The freshman Republican that represents Iowa’s second congressional district in the U.S. House of Representatives has done some good things in her short tenure. But, particularly recently, has shown a concerning detachment from facts and reality — and now a refusal to apologize for it.
On Sunday night she retweeted a story from the website Delaware Ohio News. It’s a satire website, meaning its content is made up. It doesn’t hide this fact; the site even has posted a legal statement to make clear that all stories are “satire, fiction, fake, not real.”
The headline of this completely fake, made-up news story read, “Biden Orders VA To Withhold Health Benefits From Unvaccinated Veterans.” Miller-Meeks’ retweet comment was “If true, this is insane!”
In a statement provided to some media outlets, Miller-Meeks was dismissive and deflected:
“I retweeted a story about President Biden requiring the VA to withhold benefits from unvaccinated veterans, saying ‘if true, this is insane.’ The story and website is obviously satire and makes a powerful point.
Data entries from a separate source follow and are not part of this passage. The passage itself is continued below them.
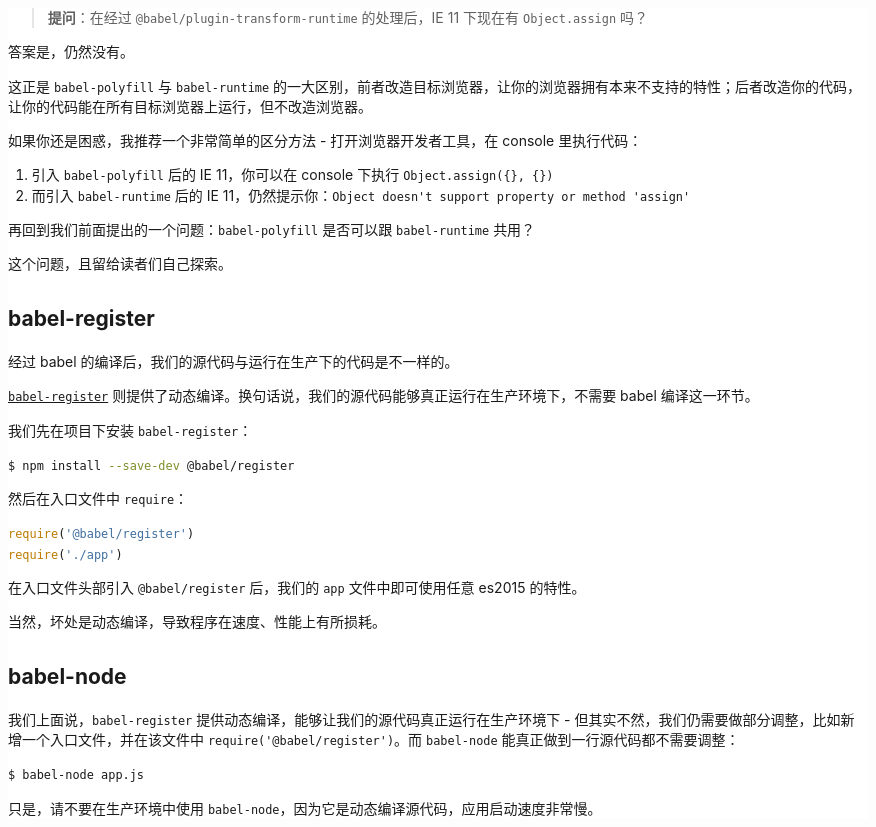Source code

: > **提问**：在经过 `@babel/plugin-transform-runtime` 的处理后，IE 11 下现在有 `Object.assign` 吗？

答案是，仍然没有。

这正是 `babel-polyfill` 与 `babel-runtime` 的一大区别，前者改造目标浏览器，让你的浏览器拥有本来不支持的特性；后者改造你的代码，让你的代码能在所有目标浏览器上运行，但不改造浏览器。

如果你还是困惑，我推荐一个非常简单的区分方法 - 打开浏览器开发者工具，在 console 里执行代码：

1. 引入 `babel-polyfill` 后的 IE 11，你可以在 console 下执行 `Object.assign({}, {})`
2. 而引入 `babel-runtime` 后的 IE 11，仍然提示你：`Object doesn't support property or method 'assign'`

再回到我们前面提出的一个问题：`babel-polyfill` 是否可以跟 `babel-runtime` 共用？

这个问题，且留给读者们自己探索。

## babel-register

经过 babel 的编译后，我们的源代码与运行在生产下的代码是不一样的。

[`babel-register`](http://babeljs.io/docs/usage/babel-register/) 则提供了动态编译。换句话说，我们的源代码能够真正运行在生产环境下，不需要 babel 编译这一环节。

我们先在项目下安装 `babel-register`：

```bash
$ npm install --save-dev @babel/register
```
然后在入口文件中 `require`：

```js
require('@babel/register')
require('./app')
```
在入口文件头部引入 `@babel/register` 后，我们的 `app` 文件中即可使用任意 es2015 的特性。

当然，坏处是动态编译，导致程序在速度、性能上有所损耗。

## babel-node

我们上面说，`babel-register` 提供动态编译，能够让我们的源代码真正运行在生产环境下 - 但其实不然，我们仍需要做部分调整，比如新增一个入口文件，并在该文件中 `require('@babel/register')`。而 `babel-node` 能真正做到一行源代码都不需要调整：

```bash
$ babel-node app.js
```
只是，请不要在生产环境中使用 `babel-node`，因为它是动态编译源代码，应用启动速度非常慢。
President Biden’s executive orders about COVID-19 have been classic examples of government overreach and these days the unbelievable has become reality.
“With Americans trapped in Afghanistan, a immigration crisis on the southern border, and an unconstitutional overreach by President Biden to mandate COVID-19 vaccines, the media surely has more important things to cover than satirical tweets.”
That brings a couple of obvious follow-up questions. What powerful point could a fake story possibly make? How is a congresswoman promoting fake, satirical news as though it could be real, not of legitimate newsworthiness?
Her team wouldn’t respond beyond their initial statement.
The tweet remains up two days later. There has been no apology or clarification other than to some members of the press. Clearly it has caused confusion among some of her constituents, some of which seem to believe the story is true.
Sunday’s Tweet was far from her first offense. Miller-Meeks — an eye doctor and not an expert on vaccines or infectious disease — has promoted natural immunity as being supreme to COVID-19 vaccinations. There isn’t enough information to make that statement, and currently, peer-reviewed studies point to vaccinations offering better immunity. Last month, the Centers for Disease Control and Prevention released a study that showed a vaccination against COVID-19 offered more protection than previous infection. This means two things: those who have had COVID should still get vaccinated, and those who haven’t gotten COVID should get vaccinated.
In July, she tweeted that children “don’t transmit virus to adults or other children.” She appeared on a Fox Business show with a similar message. We know that statement is patently false. Last week, children accounted for a third of new cases in Iowa.
We get that Miller-Meeks is not a supporter of President Joe Biden. Clearly, he will make mistakes much like any president, and there will be plenty of policy differences. Whether vaccinations should be mandated by the government is certainly a topic ripe for debate. However, before she turns to hyper-partisanship, we remind her she lost her first three runs at Congress, and only won her fourth attempt by six votes.
Our message to Miller-Meeks is simple: Listen to the experts on COVID-19, and stick to the truth.